The functions which set LEX_KNOWNEXT are force_word, which declares that the next token has to be a word, (for instance, after having seen an arrow in $foo->bar) force_ident, which makes the next token an identifier, (for instance, if it sees a * when not expecting an operator, this must be a glob) force_version, (on seeing a number after use) and the general force_next.
Many of the other states are to do with interpolation of double-quoted strings; we'll look at those in more detail in the next section.
After checking the lexer state, it's time to actually peek at the buffer and see what's waiting; this is the start of the giant switch statement in the middle of yylex, just following the label retry.
One of the first things we check for is character zero - this signifies either the start or the end of the file or the end of the line. If it's the end of the file, the tokeniser returns zero and the game is one; at the beginning of the file, Perl has to process the code for command line switches such as -n and -p. Otherwise, Perl calls filter_gets to get a new line from the file through the source filter system, and calls incline to increase the line number.

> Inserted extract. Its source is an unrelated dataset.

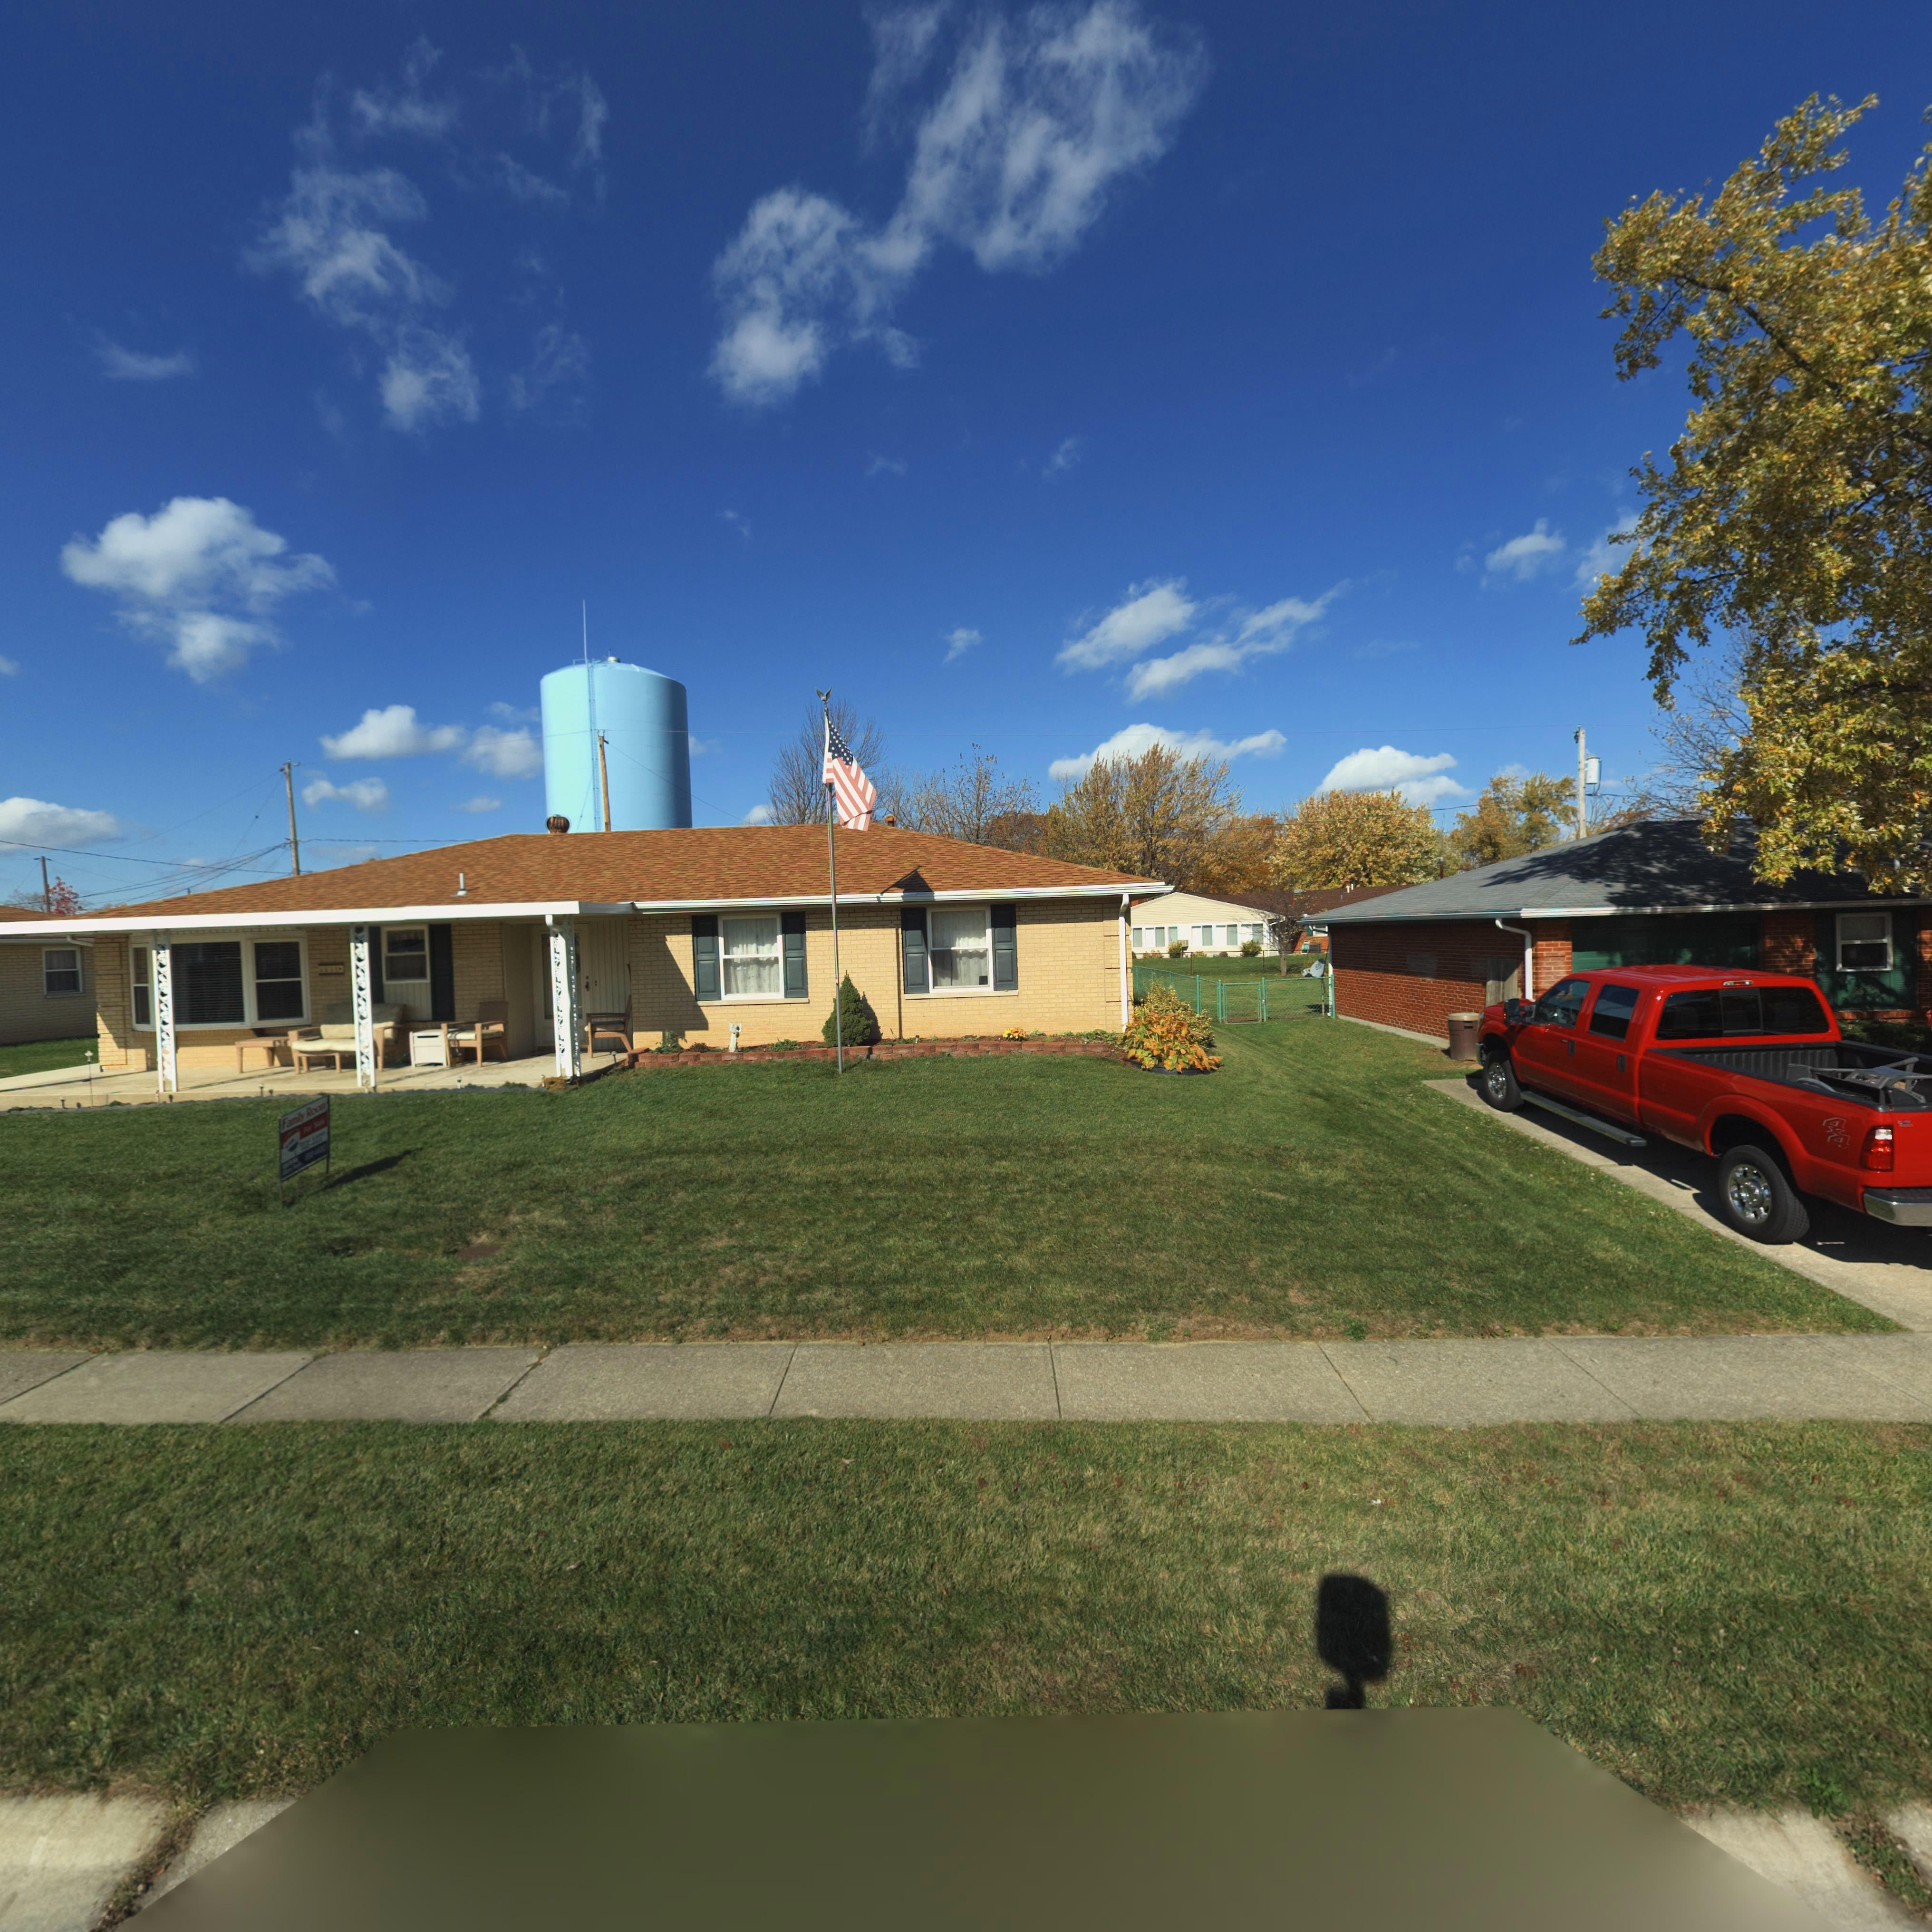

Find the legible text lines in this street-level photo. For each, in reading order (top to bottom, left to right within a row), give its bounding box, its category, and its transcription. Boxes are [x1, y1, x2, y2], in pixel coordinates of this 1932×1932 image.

The next test is for comments and new lines, which Perl skips over. After that come the tests for individual special characters. For instance, the first test is for minus, which could be unary minus if followed by a number or identifier, or the binary minus operator if Perl is expecting an operator, or the arrow operator if followed by a >, or the start of a filetest operator if followed by an appropriate letter, or a quoting option such as (-foo => "bar" ). Perl tests for each case, and returns the token type using one of the upper-case token macros defined at the beginning of toke.c: OPERATOR, TERM, and so on.
If the next character isn't a symbol that Perl knows about, it's an alphabetic character which might start a keyword: the tokeniser jumps to the label keylookup where it checks for labels and things like CORE::function. It then calls keyword to test whether it is a valid built-in or not - if so, keyword turns it into a special constant (such as KEY_open) which can be fed into the switch statement. If it's not a keyword, Perl has to determine whether it's a bareword, a function call or an indirect object or method call.
The final section of the switch statement deals with the KEY_ constants handed back from keyword, performing any actions necessary for using the builtins. (For instance, given __DATA__, the tokeniser sets up the DATA filehandle.)
"Sublexing" refers to the the fact that inside double-quoted strings and other interpolation contexts (regular expressions, for instance) a different type of tokenisation is needed.
This is typically started after a call to scan_str, which is an exceptionally clever piece of code which extracts a string with balanced delimiters, placing it into the SV PL_lex_stuff. Then sublex_start is called which sets up the data structures used for sublexing and changes the lexer's state to LEX_INTERPPUSH, which is essentially a scoping operator for sublexing.
Why does sublexing need scoping? Well, consider something like "Foo\u\LB\uarBaz". This actually gets tokenized as the moral equivalent of "Foo" . ucfirst(lc("B" . ucfirst("arBaz"))). The push state (which makes a call to sublex_push) quite literally pushes an opening bracket onto the input stream.
This in turn changes the state to LEX_INTERPCONCAT; the concatentation state uses scan_const to pull out constant strings and supplies the concatenation operator between them. If a variable to be interpolated is found, the state is changed to LEX_INTERPSTART: this means that "foo$bar" is changed into "foo".$bar and "foo@bar" is turned into "foo".join($",@bar).
There are times when it is not sure when sublexing of an interpolated variable should end - in these cases, the horrifyingly scary function intuit_more is called to make an educated guess on the likelihood of more interpolation.
Finally, once sublexing is done, the state is set to LEX_INTERPEND which fixes up the closing brackets.